* Work item *
Retype each entry. Leave nothing out.

* The input *
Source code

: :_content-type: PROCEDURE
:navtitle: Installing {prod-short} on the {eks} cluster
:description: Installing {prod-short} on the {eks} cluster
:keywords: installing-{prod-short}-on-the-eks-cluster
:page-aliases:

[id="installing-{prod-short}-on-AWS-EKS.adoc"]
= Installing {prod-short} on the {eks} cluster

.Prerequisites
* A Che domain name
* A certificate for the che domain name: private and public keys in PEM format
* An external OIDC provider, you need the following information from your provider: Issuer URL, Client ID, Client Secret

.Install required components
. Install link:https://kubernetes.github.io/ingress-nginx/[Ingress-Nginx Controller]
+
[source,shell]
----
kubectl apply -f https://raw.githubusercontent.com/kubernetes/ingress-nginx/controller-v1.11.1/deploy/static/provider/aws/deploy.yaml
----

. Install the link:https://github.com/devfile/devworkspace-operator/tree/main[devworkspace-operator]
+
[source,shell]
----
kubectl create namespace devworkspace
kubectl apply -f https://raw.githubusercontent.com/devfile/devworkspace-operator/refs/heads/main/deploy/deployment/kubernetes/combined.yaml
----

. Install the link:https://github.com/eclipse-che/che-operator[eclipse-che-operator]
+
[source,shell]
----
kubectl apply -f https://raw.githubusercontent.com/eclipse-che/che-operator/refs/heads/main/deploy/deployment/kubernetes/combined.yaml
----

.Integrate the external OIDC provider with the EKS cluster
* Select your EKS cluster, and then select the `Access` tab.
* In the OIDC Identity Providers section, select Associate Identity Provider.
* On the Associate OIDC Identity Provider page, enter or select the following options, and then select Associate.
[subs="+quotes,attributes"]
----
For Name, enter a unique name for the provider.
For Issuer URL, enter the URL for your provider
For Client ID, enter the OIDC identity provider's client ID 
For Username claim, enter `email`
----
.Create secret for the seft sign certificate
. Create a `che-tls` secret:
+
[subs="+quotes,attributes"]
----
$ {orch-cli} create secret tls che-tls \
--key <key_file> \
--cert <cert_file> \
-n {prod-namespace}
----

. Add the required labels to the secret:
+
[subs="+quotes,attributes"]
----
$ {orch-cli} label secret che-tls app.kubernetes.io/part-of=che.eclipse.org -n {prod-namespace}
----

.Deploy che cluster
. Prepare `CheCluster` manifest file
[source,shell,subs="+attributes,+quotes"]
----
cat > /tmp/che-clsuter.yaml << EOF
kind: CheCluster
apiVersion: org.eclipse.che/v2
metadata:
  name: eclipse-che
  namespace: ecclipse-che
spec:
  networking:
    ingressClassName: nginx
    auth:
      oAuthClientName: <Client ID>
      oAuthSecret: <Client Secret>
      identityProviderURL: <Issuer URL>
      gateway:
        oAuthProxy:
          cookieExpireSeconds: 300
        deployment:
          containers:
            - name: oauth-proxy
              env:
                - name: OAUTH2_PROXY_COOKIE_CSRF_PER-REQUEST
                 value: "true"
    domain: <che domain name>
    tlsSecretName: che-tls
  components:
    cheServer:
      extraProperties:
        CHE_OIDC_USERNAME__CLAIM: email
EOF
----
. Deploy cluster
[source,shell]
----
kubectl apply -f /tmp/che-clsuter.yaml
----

* Solution to the problem *
Source code

: :_content-type: PROCEDURE
:navtitle: Installing {prod-short} on the {eks} cluster
:description: Installing {prod-short} on the {eks} cluster
:keywords: installing-{prod-short}-on-the-eks-cluster
:page-aliases:

[id="installing-{prod-short}-on-AWS-EKS.adoc"]
= Installing {prod-short} on the {eks} cluster

.Prerequisites
* A Che domain name
* A certificate for the che domain name: private and public keys in PEM format
* An external OIDC provider, you need the following information from your provider: Issuer URL, Client ID, Client Secret

.Install required components
. Install link:https://kubernetes.github.io/ingress-nginx/[Ingress-Nginx Controller]
+
[source,shell]
----
kubectl apply -f https://raw.githubusercontent.com/kubernetes/ingress-nginx/controller-v1.11.1/deploy/static/provider/aws/deploy.yaml
----

. Install the link:https://github.com/devfile/devworkspace-operator/tree/main[devworkspace-operator]
+
[source,shell]
----
kubectl create namespace devworkspace
kubectl apply -f https://raw.githubusercontent.com/devfile/devworkspace-operator/refs/heads/main/deploy/deployment/kubernetes/combined.yaml
----

. Install the link:https://github.com/eclipse-che/che-operator[eclipse-che-operator]
+
[source,shell]
----
kubectl apply -f https://raw.githubusercontent.com/eclipse-che/che-operator/refs/heads/main/deploy/deployment/kubernetes/combined.yaml
----

.Integrate the external OIDC provider with the EKS cluster
* Select your EKS cluster, and then select the `Access` tab.
* In the OIDC Identity Providers section, select Associate Identity Provider.
* On the Associate OIDC Identity Provider page, enter or select the following options, and then select Associate.
[subs="+quotes,attributes"]
----
For Name, enter a unique name for the provider.
For Issuer URL, enter the URL for your provider
For Client ID, enter the OIDC identity provider's client ID 
For Username claim, enter `email`
----
.Create secret for the seft sign certificate
. Create a `che-tls` secret:
+
[subs="+quotes,attributes"]
----
$ {orch-cli} create secret tls che-tls \
--key <key_file> \
--cert <cert_file> \
-n {prod-namespace}
----

. Add the required labels to the secret:
+
[subs="+quotes,attributes"]
----
$ {orch-cli} label secret che-tls app.kubernetes.io/part-of=che.eclipse.org -n {prod-namespace}
----

.Deploy che cluster
. Prepare `CheCluster` manifest file
[source,shell,subs="+attributes,+quotes"]
----
cat > /tmp/che-clsuter.yaml << EOF
kind: CheCluster
apiVersion: org.eclipse.che/v2
metadata:
  name: eclipse-che
  namespace: ecclipse-che
spec:
  networking:
    ingressClassName: nginx
    auth:
      oAuthClientName: <Client ID>
      oAuthSecret: <Client Secret>
      identityProviderURL: <Issuer URL>
      gateway:
        oAuthProxy:
          cookieExpireSeconds: 300
        deployment:
          containers:
            - name: oauth-proxy
              env:
                - name: OAUTH2_PROXY_COOKIE_CSRF_PER-REQUEST
                 value: "true"
    domain: <che domain name>
    tlsSecretName: che-tls
  components:
    cheServer:
      extraProperties:
        CHE_OIDC_USERNAME__CLAIM: email
EOF
----
. Deploy cluster
[source,shell]
----
kubectl apply -f /tmp/che-clsuter.yaml
----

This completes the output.